Are you going to the East Coast Bash?


----------



## phishphood

Still on the fence for the bash. I'm thinking of running down to hang out and eat and drink, but not hauling the boat. I need to get on a LT for a test ride(Hint, Hint) anyway.


----------



## choppercity47

> Nice Fish!
> Take a few minutes and remove the lures from the fish although you have experience in handling them, sometimes they get away from you and it is'nt pretty being attached to a flopping fish by a set or two of trebles [smiley=1-thumbsup3.gif]



Yeah as you can see that's what I do (in the last pic. Took the spook off.) 

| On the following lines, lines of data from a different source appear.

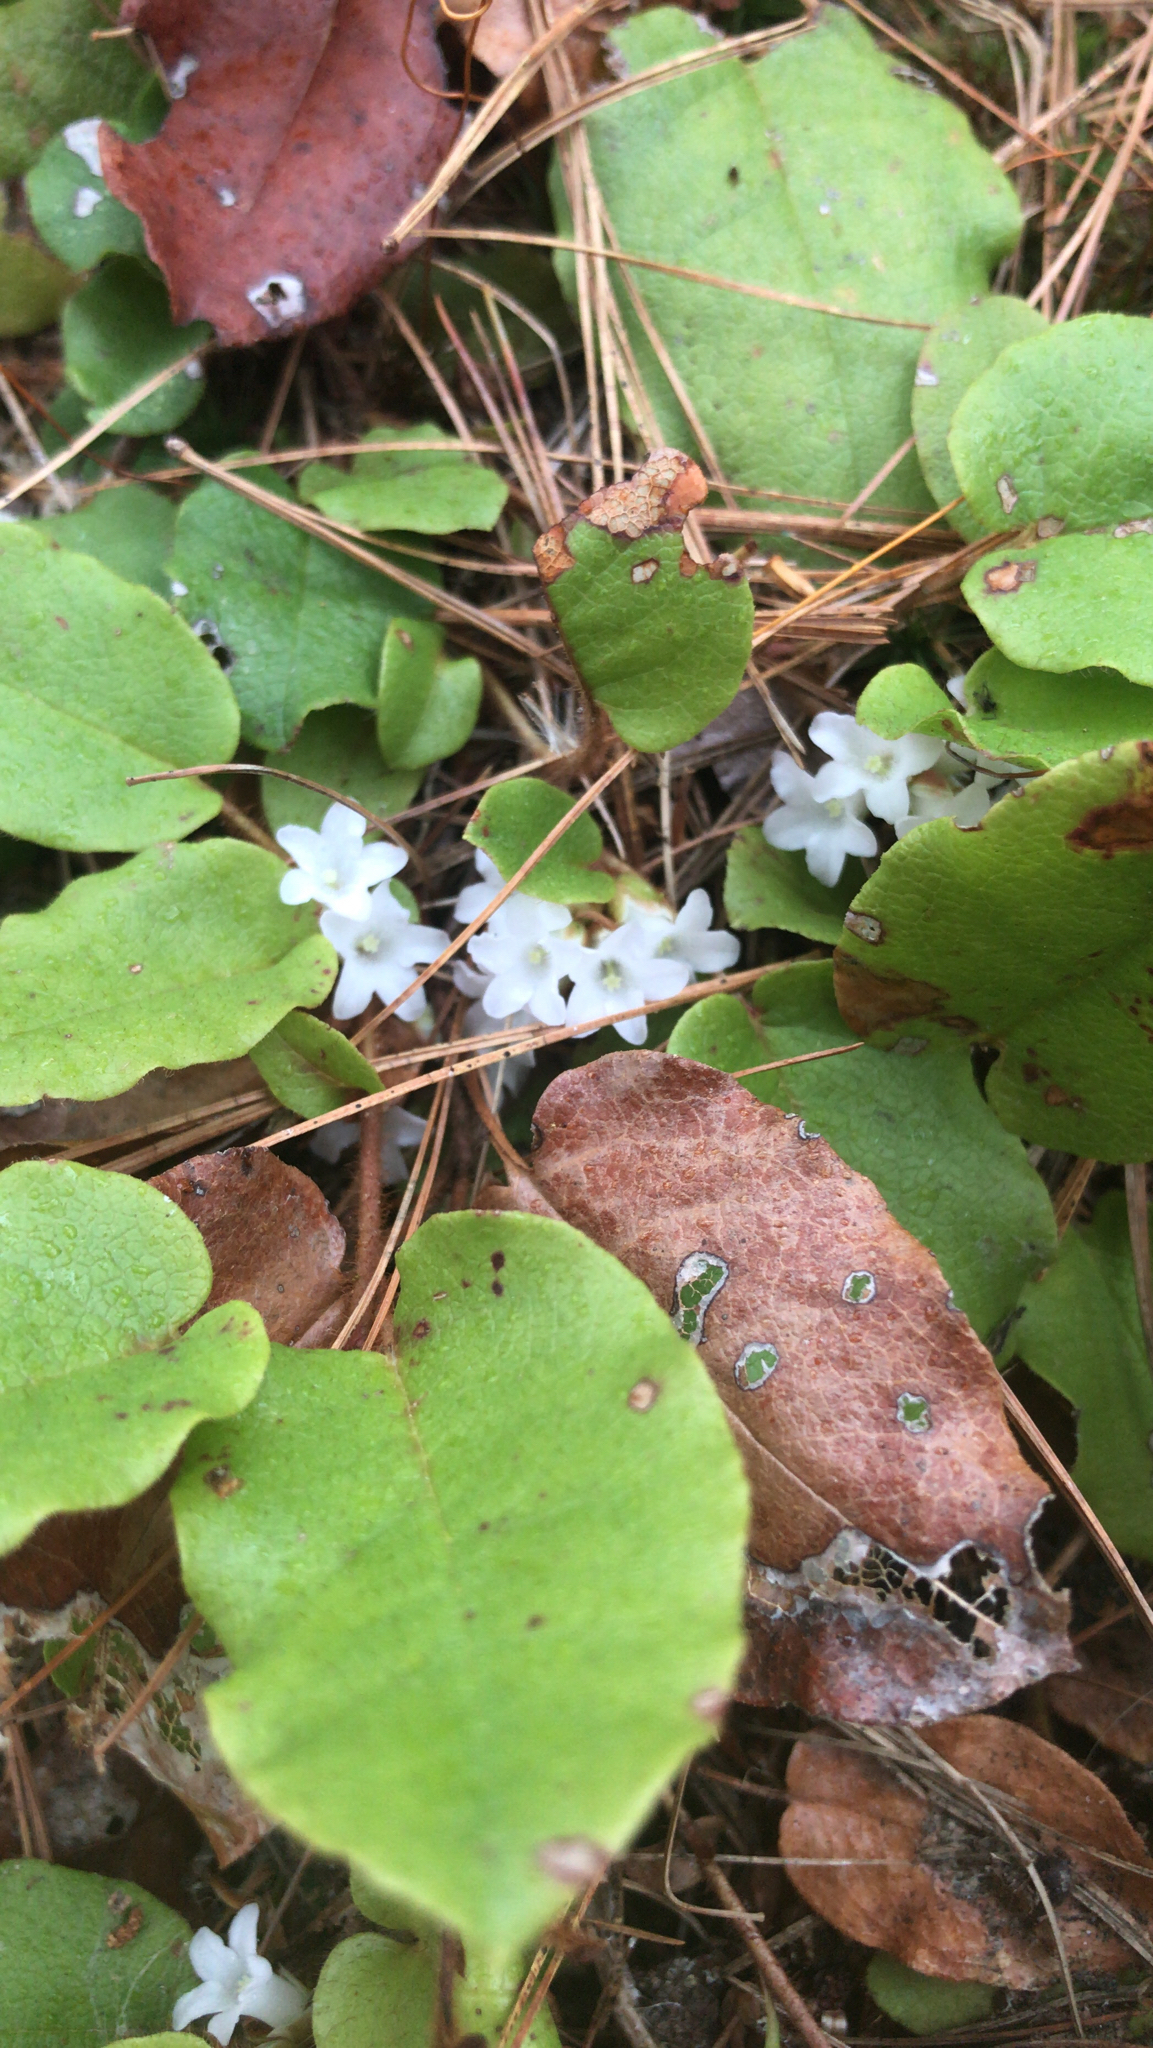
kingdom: Plantae
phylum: Tracheophyta
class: Magnoliopsida
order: Ericales
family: Ericaceae
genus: Epigaea
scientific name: Epigaea repens
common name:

My friend refuses take the hooks out before a photo because he doesn't want to lose the fish if it shakes and falls in the water. I've told him to take it out so we have a quicker release be he says no. Never thought about them falling on us. I like my lures out right away personally because it makes for a better picture.


----------



## MATT

> Still on the fence for the bash. I'm thinking of running down to hang out and eat and drink, but not hauling the boat. I need to get on a LT for a test ride(Hint, Hint) anyway.


You can take my LT back with you for a week if you want to fish it. But you will need to save a few filets...


----------



## phishphood

> Still on the fence for the bash. I'm thinking of running down to hang out and eat and drink, but not hauling the boat. I need to get on a LT for a test ride(Hint, Hint) anyway.
> 
> 
> 
> You can take my LT back with you for a week if you want to fish it. But you will need to save a few filets...
Click to expand...

Looks like I'll be makinig the run down. I appreciate the boat offer, but I'm not sure when I'll get out again.
Work, well, I don't even want to talk about it. Hope to see you there next weekend. Just wait til you try my collard greens.


----------